The Nuclear Regulation Authority unanimously decided on Wednesday to allow Japan Atomic Power Company to extend operations at the Tokai No.2 plant in Ibaraki Prefecture, located about 110 kilometers north of central Tokyo.
About 960,000 people live within a 30 kilometer radius of the facility, the highest population density among all nuclear plant vicinities across Japan.
Regulators say the Tokai No.2 plant meets government requirements introduced after the 2011 accident at the Fukushima Daiichi nuclear plant.
Meeting the requirements is a precondition for reactors to go back online.
At Wednesday's meeting, the Nuclear Regulation Authority members were briefed on estimates that wear and tear involving the reactor, pipes and other equipment will pose no problems 20 years from now, which will mark 60 years since going online.
The reactor at the Tokai No.2 plant will be allowed to operate until November 2038 at a maximum.
The reactor is the 4th in Japan to be allowed to run beyond the 40-year limit and the first at a plant damaged by the 2011 earthquake and tsunami.
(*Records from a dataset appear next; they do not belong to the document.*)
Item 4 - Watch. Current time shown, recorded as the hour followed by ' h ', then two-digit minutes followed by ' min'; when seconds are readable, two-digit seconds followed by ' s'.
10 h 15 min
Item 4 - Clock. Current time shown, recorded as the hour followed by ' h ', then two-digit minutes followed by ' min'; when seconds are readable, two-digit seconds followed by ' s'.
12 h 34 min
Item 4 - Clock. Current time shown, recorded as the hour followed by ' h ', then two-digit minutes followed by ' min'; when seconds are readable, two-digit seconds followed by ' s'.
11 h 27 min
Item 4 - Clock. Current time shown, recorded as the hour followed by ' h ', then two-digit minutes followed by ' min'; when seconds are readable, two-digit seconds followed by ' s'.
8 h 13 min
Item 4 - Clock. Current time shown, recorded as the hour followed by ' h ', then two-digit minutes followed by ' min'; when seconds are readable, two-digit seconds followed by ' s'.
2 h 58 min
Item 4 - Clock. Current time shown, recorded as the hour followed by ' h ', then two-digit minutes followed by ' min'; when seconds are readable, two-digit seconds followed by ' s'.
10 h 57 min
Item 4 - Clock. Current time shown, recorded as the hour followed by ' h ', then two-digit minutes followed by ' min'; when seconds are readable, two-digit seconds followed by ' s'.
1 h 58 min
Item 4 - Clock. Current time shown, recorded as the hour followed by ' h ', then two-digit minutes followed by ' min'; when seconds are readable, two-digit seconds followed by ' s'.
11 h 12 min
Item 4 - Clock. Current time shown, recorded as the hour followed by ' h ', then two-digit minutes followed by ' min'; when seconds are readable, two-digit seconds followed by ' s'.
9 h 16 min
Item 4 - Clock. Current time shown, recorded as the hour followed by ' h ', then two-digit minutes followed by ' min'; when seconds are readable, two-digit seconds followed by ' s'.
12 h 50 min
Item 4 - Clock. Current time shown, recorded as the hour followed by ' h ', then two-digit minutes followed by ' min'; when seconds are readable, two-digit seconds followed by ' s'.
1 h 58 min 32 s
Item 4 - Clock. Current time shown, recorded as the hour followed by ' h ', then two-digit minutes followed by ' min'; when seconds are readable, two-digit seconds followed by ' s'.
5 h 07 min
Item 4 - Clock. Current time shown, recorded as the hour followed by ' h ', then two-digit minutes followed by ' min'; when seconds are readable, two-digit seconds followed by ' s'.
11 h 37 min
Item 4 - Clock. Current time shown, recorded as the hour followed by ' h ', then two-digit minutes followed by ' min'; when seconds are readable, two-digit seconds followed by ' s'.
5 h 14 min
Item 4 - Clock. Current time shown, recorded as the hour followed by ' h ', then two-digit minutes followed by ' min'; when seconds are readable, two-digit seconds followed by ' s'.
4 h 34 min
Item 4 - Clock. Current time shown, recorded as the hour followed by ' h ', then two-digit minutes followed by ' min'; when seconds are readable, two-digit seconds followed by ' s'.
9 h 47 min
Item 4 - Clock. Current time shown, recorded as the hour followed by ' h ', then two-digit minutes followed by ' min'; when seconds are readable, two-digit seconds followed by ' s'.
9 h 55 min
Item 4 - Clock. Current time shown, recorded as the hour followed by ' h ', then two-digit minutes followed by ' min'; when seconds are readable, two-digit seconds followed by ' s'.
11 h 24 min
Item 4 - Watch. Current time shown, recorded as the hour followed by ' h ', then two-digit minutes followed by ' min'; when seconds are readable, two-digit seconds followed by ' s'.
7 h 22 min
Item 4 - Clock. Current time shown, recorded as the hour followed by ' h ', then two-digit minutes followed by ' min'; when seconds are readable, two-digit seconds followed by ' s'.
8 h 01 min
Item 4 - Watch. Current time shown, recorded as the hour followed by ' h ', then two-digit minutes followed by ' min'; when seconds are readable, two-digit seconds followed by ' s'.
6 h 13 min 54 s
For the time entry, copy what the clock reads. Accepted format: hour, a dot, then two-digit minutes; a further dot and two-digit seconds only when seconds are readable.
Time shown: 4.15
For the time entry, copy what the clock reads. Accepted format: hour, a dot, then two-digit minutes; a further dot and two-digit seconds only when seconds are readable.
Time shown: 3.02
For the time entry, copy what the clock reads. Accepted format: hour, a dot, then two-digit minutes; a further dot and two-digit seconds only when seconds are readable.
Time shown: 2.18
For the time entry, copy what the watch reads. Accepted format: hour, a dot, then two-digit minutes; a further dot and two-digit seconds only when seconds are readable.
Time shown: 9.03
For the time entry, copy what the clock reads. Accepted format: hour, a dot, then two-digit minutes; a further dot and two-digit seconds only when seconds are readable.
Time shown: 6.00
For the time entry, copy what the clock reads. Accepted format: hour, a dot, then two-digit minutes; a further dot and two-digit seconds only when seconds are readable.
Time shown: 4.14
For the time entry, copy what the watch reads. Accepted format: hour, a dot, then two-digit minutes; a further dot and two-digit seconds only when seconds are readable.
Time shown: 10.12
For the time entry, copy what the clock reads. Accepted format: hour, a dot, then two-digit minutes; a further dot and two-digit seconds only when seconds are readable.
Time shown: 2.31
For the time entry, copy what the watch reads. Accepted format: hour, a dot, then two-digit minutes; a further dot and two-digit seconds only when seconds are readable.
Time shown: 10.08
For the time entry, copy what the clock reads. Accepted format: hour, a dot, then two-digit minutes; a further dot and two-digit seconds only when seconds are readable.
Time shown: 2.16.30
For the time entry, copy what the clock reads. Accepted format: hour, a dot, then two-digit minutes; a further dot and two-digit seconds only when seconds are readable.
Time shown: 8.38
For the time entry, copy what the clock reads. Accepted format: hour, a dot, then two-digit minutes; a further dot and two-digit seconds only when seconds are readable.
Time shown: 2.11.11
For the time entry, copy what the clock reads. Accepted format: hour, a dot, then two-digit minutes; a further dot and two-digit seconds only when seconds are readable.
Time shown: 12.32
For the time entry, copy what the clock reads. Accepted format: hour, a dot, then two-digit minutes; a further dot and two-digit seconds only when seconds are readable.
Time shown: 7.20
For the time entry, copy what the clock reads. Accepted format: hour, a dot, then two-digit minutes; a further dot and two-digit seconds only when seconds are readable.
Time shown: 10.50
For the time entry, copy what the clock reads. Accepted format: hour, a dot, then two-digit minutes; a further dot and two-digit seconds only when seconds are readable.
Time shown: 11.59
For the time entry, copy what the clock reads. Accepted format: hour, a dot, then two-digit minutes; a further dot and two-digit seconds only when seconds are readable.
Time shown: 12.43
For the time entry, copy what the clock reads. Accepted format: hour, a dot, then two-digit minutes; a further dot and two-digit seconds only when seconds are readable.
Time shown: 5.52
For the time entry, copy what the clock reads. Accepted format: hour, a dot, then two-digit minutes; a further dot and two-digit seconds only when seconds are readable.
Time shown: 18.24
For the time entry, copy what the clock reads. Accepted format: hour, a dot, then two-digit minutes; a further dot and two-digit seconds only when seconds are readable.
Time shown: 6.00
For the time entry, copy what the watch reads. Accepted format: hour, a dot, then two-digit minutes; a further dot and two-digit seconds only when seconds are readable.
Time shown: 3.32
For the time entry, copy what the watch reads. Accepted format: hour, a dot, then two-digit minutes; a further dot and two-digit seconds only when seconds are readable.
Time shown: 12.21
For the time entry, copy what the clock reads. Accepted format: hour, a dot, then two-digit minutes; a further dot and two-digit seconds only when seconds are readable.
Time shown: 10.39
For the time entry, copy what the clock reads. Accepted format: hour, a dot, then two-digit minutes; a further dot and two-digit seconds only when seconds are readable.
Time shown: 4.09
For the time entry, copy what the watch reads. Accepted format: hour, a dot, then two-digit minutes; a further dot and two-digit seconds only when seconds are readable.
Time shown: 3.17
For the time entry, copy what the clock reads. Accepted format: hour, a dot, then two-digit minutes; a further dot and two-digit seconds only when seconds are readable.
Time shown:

Regulators have already approved extensions for 2 reactors at the Takahama nuclear power plant and the No.3 reactor at the Mihama plant, both in Fukui Prefecture on the Sea of Japan coast.
The operator of the Tokai No.2 plant will still need more than 2 years of construction work for enhanced safety measures before it restarts the reactor. This includes building a tsunami breakwater.
It must also obtain prior consent from 6 municipalities in the area including the village of Tokai where the plant is located.